A recent poll of 47 economic forecasters offered a glimmer of hope for the economy. However, results point to the economic recession to continue through mid-year 2009.

Released on Monday, the poll was conducted by the National Association of Business Economists (NABE). And while survey results had the economy contracting sharply in the first quarter – the current cyclical downturn rivaling the 1973-75 slump – economist predicted the recession-hit economy would begin to recover in the second half of the year, with a potential growth trend in 2010.

“The steady drumbeat of weak economic and financial market data has made business economists decidedly more pessimistic on the economic outlook for the next several quarters,” said NABE President Chris Varvares. “Credit conditions remain tight and declines in equity markets and home values, combined with significant job losses, are causing consumers to rein in discretionary spending.”

Following a sharp 5 percent contraction in the first quarter of this year and another 1.7 percent drop in the second quarter, forecasters predicted real GDP to rise at a sub-par 1.6 percent rate in the second half.
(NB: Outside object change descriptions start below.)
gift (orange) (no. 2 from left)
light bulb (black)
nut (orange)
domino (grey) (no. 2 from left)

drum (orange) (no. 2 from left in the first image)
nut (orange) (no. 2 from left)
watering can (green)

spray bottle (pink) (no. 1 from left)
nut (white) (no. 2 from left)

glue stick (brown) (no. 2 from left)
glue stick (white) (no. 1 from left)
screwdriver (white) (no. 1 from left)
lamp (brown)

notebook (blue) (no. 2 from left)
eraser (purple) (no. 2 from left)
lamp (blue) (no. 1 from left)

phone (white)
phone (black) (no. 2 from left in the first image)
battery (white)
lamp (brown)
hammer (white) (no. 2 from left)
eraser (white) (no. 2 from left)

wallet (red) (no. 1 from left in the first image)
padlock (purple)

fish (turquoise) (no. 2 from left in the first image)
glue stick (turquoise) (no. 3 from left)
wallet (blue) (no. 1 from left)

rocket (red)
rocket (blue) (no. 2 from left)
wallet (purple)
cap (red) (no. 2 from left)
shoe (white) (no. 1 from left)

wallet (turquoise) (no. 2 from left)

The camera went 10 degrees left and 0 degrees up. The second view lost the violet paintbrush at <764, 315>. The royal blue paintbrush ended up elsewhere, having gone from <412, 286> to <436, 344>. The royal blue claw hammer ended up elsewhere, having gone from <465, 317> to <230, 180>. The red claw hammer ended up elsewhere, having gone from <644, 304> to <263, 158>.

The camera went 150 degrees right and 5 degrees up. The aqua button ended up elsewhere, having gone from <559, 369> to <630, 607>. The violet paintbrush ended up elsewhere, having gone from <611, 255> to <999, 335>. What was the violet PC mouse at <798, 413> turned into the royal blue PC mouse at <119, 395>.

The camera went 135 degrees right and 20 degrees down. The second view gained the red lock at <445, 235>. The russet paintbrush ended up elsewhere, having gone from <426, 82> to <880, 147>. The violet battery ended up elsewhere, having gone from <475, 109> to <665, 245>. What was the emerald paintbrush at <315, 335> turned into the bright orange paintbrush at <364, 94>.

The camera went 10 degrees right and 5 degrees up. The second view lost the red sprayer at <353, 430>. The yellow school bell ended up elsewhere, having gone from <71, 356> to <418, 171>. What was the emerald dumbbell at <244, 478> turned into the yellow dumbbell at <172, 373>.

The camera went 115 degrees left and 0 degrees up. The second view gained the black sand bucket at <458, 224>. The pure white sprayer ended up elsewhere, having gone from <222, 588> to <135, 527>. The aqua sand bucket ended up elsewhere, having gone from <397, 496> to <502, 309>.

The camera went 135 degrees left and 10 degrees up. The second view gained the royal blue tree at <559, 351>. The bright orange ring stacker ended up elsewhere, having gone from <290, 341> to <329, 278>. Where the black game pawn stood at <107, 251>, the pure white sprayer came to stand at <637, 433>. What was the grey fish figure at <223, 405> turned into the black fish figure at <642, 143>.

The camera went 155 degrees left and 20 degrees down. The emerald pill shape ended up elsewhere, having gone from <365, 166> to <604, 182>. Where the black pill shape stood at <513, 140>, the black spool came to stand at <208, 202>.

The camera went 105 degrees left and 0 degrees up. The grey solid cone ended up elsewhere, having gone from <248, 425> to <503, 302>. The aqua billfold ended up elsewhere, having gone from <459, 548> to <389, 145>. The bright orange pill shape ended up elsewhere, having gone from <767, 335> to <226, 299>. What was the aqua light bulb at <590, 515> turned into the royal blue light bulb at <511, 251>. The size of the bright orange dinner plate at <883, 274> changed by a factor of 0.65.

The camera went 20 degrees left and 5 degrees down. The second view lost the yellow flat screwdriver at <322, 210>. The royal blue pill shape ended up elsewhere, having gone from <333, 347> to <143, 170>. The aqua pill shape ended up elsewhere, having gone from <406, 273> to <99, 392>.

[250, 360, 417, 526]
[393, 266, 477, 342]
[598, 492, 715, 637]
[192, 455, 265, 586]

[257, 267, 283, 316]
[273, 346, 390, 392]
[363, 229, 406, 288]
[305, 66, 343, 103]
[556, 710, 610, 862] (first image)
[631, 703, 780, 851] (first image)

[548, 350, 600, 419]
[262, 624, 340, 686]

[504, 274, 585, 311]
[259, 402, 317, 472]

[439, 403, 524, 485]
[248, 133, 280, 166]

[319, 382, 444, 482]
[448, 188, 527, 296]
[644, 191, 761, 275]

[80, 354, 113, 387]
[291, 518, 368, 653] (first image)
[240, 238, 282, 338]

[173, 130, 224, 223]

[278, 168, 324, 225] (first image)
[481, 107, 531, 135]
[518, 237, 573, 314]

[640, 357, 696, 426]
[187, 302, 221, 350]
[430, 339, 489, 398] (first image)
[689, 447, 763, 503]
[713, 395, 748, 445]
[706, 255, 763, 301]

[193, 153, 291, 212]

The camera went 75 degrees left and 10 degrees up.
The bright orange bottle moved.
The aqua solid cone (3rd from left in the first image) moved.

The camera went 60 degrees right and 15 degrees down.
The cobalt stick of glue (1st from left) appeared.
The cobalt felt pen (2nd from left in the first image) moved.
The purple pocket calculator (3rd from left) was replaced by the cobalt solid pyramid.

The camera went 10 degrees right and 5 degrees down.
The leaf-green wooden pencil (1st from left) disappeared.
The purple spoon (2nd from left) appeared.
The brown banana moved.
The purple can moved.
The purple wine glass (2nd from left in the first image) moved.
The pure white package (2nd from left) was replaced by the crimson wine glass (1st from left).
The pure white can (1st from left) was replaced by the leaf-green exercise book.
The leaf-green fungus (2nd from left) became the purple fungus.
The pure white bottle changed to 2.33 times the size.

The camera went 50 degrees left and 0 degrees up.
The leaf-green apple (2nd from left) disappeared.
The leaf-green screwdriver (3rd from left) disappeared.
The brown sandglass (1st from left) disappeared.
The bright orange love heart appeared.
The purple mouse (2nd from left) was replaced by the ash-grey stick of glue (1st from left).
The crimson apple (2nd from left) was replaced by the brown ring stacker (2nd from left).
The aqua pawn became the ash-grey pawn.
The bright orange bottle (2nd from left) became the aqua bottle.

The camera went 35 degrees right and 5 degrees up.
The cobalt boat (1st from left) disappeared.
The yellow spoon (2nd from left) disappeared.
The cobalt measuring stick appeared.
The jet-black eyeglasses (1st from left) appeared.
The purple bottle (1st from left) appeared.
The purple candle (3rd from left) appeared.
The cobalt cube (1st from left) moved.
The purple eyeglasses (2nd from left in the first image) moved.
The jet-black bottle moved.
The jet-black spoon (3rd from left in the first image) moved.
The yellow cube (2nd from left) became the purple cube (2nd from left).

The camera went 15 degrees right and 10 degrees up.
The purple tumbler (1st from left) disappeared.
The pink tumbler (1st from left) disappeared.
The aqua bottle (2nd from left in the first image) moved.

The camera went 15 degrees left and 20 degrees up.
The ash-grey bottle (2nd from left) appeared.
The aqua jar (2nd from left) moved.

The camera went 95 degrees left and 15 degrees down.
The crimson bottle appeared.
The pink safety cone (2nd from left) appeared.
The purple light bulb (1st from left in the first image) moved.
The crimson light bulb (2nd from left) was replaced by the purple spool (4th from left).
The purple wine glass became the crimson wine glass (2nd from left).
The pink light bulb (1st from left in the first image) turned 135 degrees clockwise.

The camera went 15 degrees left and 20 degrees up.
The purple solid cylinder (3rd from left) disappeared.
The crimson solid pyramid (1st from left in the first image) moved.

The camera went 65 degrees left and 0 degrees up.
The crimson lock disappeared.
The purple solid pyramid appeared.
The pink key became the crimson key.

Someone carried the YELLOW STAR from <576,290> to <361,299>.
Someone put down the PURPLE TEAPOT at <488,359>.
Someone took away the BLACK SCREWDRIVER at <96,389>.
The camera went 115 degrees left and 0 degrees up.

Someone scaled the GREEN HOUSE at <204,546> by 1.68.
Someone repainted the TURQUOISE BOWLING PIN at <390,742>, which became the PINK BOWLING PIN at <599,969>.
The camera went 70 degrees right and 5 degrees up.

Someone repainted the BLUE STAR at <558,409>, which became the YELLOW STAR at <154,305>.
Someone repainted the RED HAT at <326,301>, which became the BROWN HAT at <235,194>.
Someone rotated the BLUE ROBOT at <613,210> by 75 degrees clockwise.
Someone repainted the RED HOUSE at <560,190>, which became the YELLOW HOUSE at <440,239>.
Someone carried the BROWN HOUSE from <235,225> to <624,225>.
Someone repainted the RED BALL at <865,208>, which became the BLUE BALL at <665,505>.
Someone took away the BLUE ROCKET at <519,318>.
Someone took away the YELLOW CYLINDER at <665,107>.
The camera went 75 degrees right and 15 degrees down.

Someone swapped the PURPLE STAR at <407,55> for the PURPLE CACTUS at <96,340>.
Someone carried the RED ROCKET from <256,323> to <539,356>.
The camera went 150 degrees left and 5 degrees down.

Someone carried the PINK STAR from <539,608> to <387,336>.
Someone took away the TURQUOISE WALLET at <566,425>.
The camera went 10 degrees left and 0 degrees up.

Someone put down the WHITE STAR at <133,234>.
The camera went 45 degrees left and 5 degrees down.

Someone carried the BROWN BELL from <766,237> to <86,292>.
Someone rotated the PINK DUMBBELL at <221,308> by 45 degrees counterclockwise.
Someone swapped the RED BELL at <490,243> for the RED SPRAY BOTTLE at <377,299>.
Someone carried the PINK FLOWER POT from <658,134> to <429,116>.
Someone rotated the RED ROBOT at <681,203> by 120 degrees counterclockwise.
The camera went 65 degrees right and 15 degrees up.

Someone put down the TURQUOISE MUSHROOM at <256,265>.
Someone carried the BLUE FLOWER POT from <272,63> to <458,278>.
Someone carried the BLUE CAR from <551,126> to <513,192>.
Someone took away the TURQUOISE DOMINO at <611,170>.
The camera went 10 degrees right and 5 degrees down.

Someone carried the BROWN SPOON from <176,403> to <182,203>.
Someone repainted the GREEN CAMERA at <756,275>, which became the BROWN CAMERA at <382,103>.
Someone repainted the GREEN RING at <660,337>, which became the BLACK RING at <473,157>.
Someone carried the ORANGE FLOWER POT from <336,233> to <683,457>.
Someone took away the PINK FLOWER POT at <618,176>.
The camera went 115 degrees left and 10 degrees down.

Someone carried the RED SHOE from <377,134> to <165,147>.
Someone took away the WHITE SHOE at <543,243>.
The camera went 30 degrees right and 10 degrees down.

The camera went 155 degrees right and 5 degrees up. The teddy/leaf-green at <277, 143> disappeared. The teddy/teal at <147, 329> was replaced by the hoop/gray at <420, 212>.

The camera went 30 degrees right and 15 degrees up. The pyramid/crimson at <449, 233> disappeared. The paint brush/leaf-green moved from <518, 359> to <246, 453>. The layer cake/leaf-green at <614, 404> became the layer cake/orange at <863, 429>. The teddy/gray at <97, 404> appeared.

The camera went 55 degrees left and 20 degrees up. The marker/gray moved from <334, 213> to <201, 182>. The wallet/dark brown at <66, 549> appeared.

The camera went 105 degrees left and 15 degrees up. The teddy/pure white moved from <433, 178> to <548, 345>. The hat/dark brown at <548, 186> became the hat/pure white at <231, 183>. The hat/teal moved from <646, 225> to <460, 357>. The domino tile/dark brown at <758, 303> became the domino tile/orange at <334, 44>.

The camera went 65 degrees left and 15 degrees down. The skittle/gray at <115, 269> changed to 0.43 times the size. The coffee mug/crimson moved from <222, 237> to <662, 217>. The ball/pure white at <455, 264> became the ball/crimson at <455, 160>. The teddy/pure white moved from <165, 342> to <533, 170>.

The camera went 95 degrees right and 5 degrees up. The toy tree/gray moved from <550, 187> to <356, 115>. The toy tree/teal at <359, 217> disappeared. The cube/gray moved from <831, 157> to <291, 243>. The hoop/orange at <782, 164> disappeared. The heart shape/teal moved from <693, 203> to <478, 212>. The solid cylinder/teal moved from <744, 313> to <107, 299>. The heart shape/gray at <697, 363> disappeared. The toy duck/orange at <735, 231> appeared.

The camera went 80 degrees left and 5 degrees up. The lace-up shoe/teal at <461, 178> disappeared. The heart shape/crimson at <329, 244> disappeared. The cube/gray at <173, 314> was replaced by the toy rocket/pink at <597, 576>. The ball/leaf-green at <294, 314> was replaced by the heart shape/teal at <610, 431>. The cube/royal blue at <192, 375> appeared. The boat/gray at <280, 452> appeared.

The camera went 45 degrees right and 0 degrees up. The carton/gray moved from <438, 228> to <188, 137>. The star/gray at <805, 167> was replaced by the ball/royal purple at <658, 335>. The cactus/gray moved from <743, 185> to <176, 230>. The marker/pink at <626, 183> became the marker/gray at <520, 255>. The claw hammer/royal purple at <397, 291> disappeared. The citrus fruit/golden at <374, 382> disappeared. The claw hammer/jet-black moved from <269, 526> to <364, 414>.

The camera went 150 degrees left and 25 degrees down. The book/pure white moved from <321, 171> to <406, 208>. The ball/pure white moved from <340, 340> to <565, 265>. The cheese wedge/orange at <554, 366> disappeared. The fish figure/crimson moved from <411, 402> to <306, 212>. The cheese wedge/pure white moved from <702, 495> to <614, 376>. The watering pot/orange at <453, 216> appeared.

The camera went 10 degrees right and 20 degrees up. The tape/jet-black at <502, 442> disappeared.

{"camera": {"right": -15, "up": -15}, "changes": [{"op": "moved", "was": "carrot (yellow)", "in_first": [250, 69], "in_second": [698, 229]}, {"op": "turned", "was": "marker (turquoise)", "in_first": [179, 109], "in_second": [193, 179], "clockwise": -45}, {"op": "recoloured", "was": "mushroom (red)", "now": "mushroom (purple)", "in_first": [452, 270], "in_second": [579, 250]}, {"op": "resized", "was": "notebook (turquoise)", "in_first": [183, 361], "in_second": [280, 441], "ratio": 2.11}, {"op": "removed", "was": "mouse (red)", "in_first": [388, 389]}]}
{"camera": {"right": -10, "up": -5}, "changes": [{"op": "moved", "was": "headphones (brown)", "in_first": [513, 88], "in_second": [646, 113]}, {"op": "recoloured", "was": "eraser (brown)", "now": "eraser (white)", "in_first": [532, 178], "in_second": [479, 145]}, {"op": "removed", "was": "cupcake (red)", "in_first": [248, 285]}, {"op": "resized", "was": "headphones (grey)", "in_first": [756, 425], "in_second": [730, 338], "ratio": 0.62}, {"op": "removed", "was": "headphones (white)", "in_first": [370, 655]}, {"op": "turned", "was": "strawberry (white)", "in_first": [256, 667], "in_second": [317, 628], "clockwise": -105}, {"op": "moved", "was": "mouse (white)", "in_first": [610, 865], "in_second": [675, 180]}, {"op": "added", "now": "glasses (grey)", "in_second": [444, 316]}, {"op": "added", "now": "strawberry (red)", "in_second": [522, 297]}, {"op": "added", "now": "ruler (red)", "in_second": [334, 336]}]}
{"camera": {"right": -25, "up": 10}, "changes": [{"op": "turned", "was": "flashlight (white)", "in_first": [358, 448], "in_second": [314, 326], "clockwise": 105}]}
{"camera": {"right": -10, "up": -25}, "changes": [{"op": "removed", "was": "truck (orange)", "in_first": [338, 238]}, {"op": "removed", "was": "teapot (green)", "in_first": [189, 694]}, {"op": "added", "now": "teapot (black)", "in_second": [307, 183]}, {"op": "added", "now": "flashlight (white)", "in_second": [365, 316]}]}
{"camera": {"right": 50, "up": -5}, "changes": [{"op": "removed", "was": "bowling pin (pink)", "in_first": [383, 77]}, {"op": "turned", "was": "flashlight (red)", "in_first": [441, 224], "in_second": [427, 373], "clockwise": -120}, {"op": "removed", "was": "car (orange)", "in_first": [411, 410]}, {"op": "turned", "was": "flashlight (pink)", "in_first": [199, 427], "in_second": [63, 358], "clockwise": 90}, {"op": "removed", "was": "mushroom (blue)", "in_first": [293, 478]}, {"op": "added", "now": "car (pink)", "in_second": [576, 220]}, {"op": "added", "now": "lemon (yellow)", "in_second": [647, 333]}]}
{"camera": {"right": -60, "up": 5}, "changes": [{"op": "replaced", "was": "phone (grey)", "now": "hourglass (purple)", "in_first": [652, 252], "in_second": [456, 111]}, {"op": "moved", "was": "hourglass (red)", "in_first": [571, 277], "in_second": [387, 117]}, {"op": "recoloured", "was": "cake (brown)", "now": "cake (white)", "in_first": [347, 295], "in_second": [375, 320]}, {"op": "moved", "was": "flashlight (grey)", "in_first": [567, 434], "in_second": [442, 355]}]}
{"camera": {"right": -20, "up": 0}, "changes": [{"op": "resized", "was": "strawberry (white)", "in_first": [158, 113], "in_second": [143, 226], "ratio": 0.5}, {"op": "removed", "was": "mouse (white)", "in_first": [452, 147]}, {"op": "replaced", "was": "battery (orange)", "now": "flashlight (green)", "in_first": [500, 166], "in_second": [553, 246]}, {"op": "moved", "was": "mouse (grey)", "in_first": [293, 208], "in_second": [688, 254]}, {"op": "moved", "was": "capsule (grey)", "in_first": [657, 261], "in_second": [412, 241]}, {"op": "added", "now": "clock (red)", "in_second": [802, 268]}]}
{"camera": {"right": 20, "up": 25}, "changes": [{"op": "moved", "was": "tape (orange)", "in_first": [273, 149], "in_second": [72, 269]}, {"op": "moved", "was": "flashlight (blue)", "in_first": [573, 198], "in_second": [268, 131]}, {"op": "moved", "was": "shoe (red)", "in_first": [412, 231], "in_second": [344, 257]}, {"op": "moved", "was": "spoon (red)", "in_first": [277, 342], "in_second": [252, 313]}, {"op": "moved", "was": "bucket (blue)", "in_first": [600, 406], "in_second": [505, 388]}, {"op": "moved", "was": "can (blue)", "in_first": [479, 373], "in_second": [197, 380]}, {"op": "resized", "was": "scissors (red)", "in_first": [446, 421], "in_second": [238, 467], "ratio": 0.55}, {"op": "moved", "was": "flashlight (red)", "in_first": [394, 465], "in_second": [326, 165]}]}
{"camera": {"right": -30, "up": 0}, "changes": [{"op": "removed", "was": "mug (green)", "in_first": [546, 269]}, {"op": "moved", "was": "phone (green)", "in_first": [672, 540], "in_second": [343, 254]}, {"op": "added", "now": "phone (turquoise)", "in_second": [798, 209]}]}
This leaves a decline of 0.9 percent in 2009, on the heels of a 0.2 percent decline in 2008.

Forecasters also said the unemployment rate is forecast to rise to 9 percent by the end of the year. Inflation is expected to be moderate, as economic slack builds and as oil prices are forecast to remain relatively depressed.

The good news is that economic activity is expected to turn up in the second half of the year and 2010 is expected to see modestly above-trend growth of 3.1 percent, according to the report.

“While a few reports offer some glimmer of hope, a meaningful recovery is not expected to take hold until next year,” said Varvares. “Further pronounced weakening in housing and deteriorating labor markets underscore the risks for 2009.

“The good news is that economic activity is expected to turn up in the second half of the year and 2010 is expectede to see modestly above-trend growth of 3.1 percent.”